Your jobs table looks similar to mine. Not each job runs each time, not sure if it is obvious in the logs somewhere if a different job creates the database problem.

welcometopwn · June 7, 2022, 6:03pm

I just ran both of the mentioned tools, never heard of them before… pretty neat!

tuning-primer.sh
mysqltuner.pl

I too noticed that when i posted the table that some of the jobs are not running each cron (i suppose they should?) sadly i can’t find anything in any logs related to that.

It’s probably not best practise but should i upgrade my db version (maybe php as well) to see if it makes any difference?

Thank you so far for your help!

welcometopwn · June 29, 2022, 8:34pm

I reinstalled Nextcloud and just kept the data that i later migrated after finishing the setup and it is still crashing. 504 Gateway error. I’m really out of ideas…

running mysql processes

mcnesium · July 14, 2022, 8:52am

For a couple of weeks I am also seeing those messages pretty much daily:

PDOException: SQLSTATE[HY000]: General error: 2006 MySQL server has gone away in /var/www/html/3rdparty/doctrine/dbal/src/Driver/PDO/Statement.php:92

This is in a container environment within their separate nextcloud_default Docker network using nextcloud:stable and mariadb:10.5 images, and the error message is caused by the docker exec -u www-data -i cloud_app php -f cron.php cron job.

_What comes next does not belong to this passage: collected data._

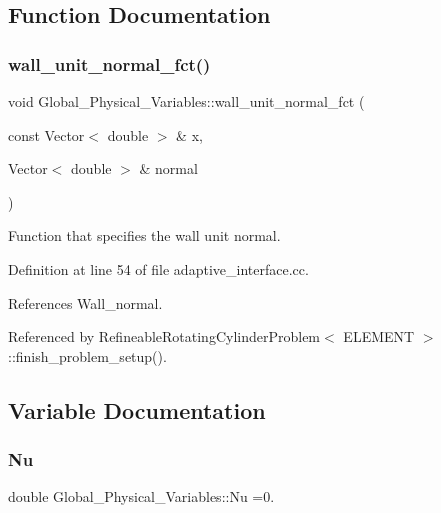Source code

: \subsection{Function Documentation}
\mbox{\label{namespaceGlobal__Physical__Variables_a0d48e8726fa485de2b2df2d5031ec41b}} 
\subsubsection{\texorpdfstring{wall\+\_\+unit\+\_\+normal\+\_\+fct()}{wall\_unit\_normal\_fct()}}
{\footnotesize\ttfamily void Global\+\_\+\+Physical\+\_\+\+Variables\+::wall\+\_\+unit\+\_\+normal\+\_\+fct (\begin{DoxyParamCaption}\item[{const Vector$<$ double $>$ \&}]{x,  }\item[{Vector$<$ double $>$ \&}]{normal }\end{DoxyParamCaption})}



Function that specifies the wall unit normal. 



Definition at line 54 of file adaptive\+\_\+interface.\+cc.



References Wall\+\_\+normal.



Referenced by Refineable\+Rotating\+Cylinder\+Problem$<$ E\+L\+E\+M\+E\+N\+T $>$\+::finish\+\_\+problem\+\_\+setup().



\subsection{Variable Documentation}
\mbox{\label{namespaceGlobal__Physical__Variables_a3962c36313826b19f216f6bbbdd6a477}} 
\subsubsection{\texorpdfstring{Nu}{Nu}}
{\footnotesize\ttfamily double Global\+\_\+\+Physical\+\_\+\+Variables\+::\+Nu =0.}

Not sure whether that is related but about a month ago I started using Watchtower to update both these images and I think these error messages appeared only afterwards. Is it possible that the watchtower scans somehow disrupts the nextcloud environment? Another option is that it only started after upgrading to NC v24.

infecticide · November 13, 2022, 7:42pm

I’m having the same issue here, a query gets stuck on oc_filecache or oc_jobs. This most recent lockup shows the following in SHOW PROCESSLIST;

Id User Host db Command Time State Info Progress
44446 nextcloud_user localhost nextcloud Query 1747 Update INSERT INTO oc_filecache (mimepart, mimetype, mtime, size, etag, storage_m time, `permi 0.000

Full Query is:

—TRANSACTION 952900, ACTIVE 5700 sec inserting
mysql tables in use 1, locked 1
1 lock struct(s), heap size 1128, 0 row lock(s), undo log entries 1
MariaDB thread id 44446, OS thread handle 139644487255616, query id 274803 localhost nextcloud Update
INSERT INTO oc_filecache (mimepart, mimetype, mtime, size, etag, storage_mtime, permissions, name, parent, checksum, path_hash, path, storage) VALUES(‘1’, ‘2’, ‘1668366450’, ‘-1’, ‘637140729cd4c’, ‘1668366450’, ‘31’, ‘5’, ‘100858’, ‘’, ‘e3beec3a110151336b4946242594c106’, ‘appdata_ocg64ev6513q/preview/d/8/b/5’, ‘1’)

This happens every couple of days. Haven’t been able to find a cause yet.